Secondo i risultati di uno studio condotto da Langewitz ecolleghi e pubblicato dal British Medical Journal nel 2002,
- il medico interromperebbe il resoconto del paziente sui propri sintomi (o su quelli che quest’ultimo ipotizza siano sintomi) circa 22 secondi dopo che ha iniziato a raccontare;
- sempre in base a questo studio, il 90% dei pazienti conclude spontaneamente il racconto entro 92 secondi e tutti entro i 2 minuti;
- nello spazio intercorso tra i 22 e 92 secondi viene menzionato il 75% dei sintomi. Cioè, più il paziente parla dei suoi problemi, più gli vengono in mente informazioni nuove: se lo si interrompe quasi all’inizio, si rischia di perdere una gran quantità di indicazioni preziose.
A questi dati si aggiungono quelli emersi dagli studi più accreditati sulla comunicazione medico-paziente:
- il 36% dei pazienti non ricorda le informazioni fornitedal medico riguardo alla prognosi e alla terapia (Ley,1979);
- il 70% dei pazienti assume in modo scorretto i medicamenti prescritti (Ley, 1979);
- i medici sottostimano il desiderio d’informazione dei pazienti nel 65% dei colloqui (Waitzkin, 1984);
- nel corso di colloqui della durata media di 20 minuti,poco più di un minuto è dedicato a trasmettere infor-mazioni al paziente (Waitzkin, 1984).
La formula sembra semplice: se il medico avesse a disposizione più tempo e/o strumenti di comunicazione e ascolto più efficaci, la qualità della sua indagine migliorerebbe, e la sua comprensione delle informazioni fornitegli dal paziente sarebbe più completa e puntuale; di conseguenza, il paziente comprenderebbe meglio le spiegazioni e le indicazioni del medico e gli sarebbe più facile e naturale aderire alle terapie prescritte.
Una maggiore efficacia nella comunicazione consente al medico:
- di raccogliere informazioni in quantità e qualità sufficienti;
- di ridurre le possibilità di errore;
- di lasciare il paziente con la sensazione di essere stato ascoltato e considerato come persona, oltre che come soggetto portatore di un disturbo o di una questione da risolvere;
- di far sentire al paziente di essere stato assistito con attenzione e professionalità;
- di far sentire al paziente che si può fidare del medico, e quindi credere in ciò che il medico suggerisce o prescrive.
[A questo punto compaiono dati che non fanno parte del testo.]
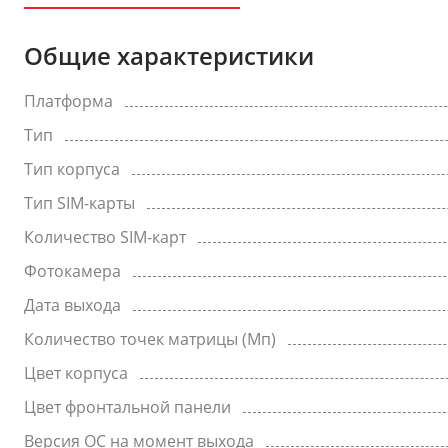
Общие характеристики
Платформа
Тип
Тип корпуса
Тип SIM-карты
Количество SIM-карт
Фотокамера
Дата выхода
Количество точек матрицы (Мп)
Цвет корпуса
Цвет фронтальной панели
Версия ОС на момент выхода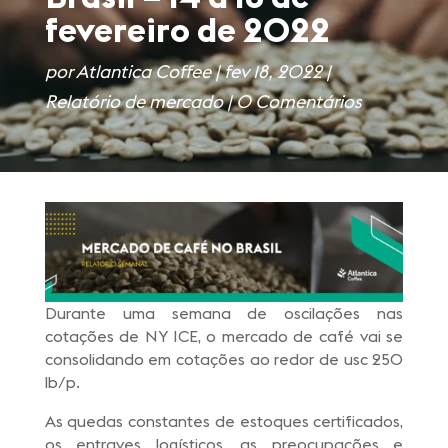
fevereiro de 2022
por
Atlantica Coffee
|
fev 18, 2022
|
Relatório de mercado
|
0 Comentários
Durante uma semana de oscilações nas
cotações de NY ICE, o mercado de café vai se
consolidando em cotações ao redor de usc 250
lb/p.
As quedas constantes de estoques certificados,
os entraves logísticos, as preocupações e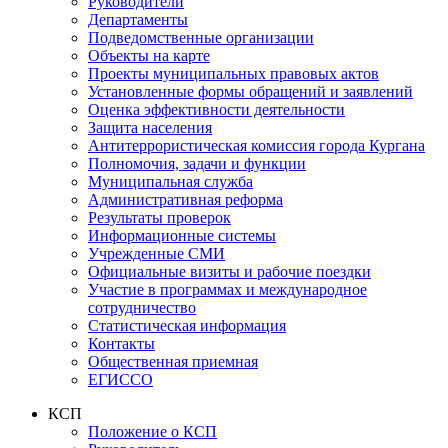
Руководители
Департаменты
Подведомственные организации
Объекты на карте
Проекты муниципальных правовых актов
Установленные формы обращений и заявлений
Оценка эффективности деятельности
Защита населения
Антитеррористическая комиссия города Кургана
Полномочия, задачи и функции
Муниципальная служба
Административная реформа
Результаты проверок
Информационные системы
Учрежденные СМИ
Официальные визиты и рабочие поездки
Участие в программах и международное
сотрудничество
Статистическая информация
Контакты
Общественная приемная
ЕГИССО
КСП
Положение о КСП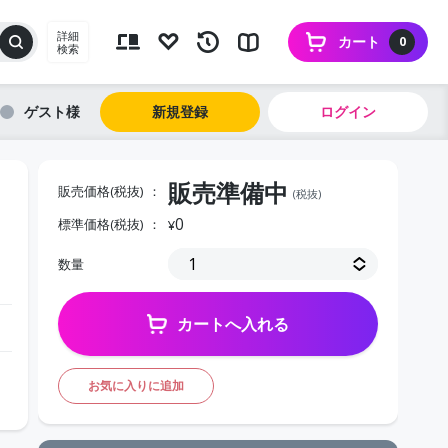
詳細
カート
0
検索
ゲスト
新規登録
ログイン
販売準備中
販売価格(税抜)
(税抜)
0
標準価格(税抜)
¥
数量
カートへ入れる
お気に入りに追加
In definitiva: uno degli obiettivi del sistema sanitario nazionale dovrebbe essere quello di mettere in condizione il medico di dedicare più tempo a ciascun paziente. Prima di allora, una chiave per migliorare la qualità dell’assistenza offerta dal medico, consentendogli di lavorare con più soddisfazione e di ridurre i problemi con i suoi pazienti, è avere a disposizione una serie di strumenti precisi che gli consentano una comunicazione più efficace.
L’intento di questo libro è fornire quegli strumenti linguistici e comportamentali che permettano una comunicazione più diretta e produttiva tra medico e paziente.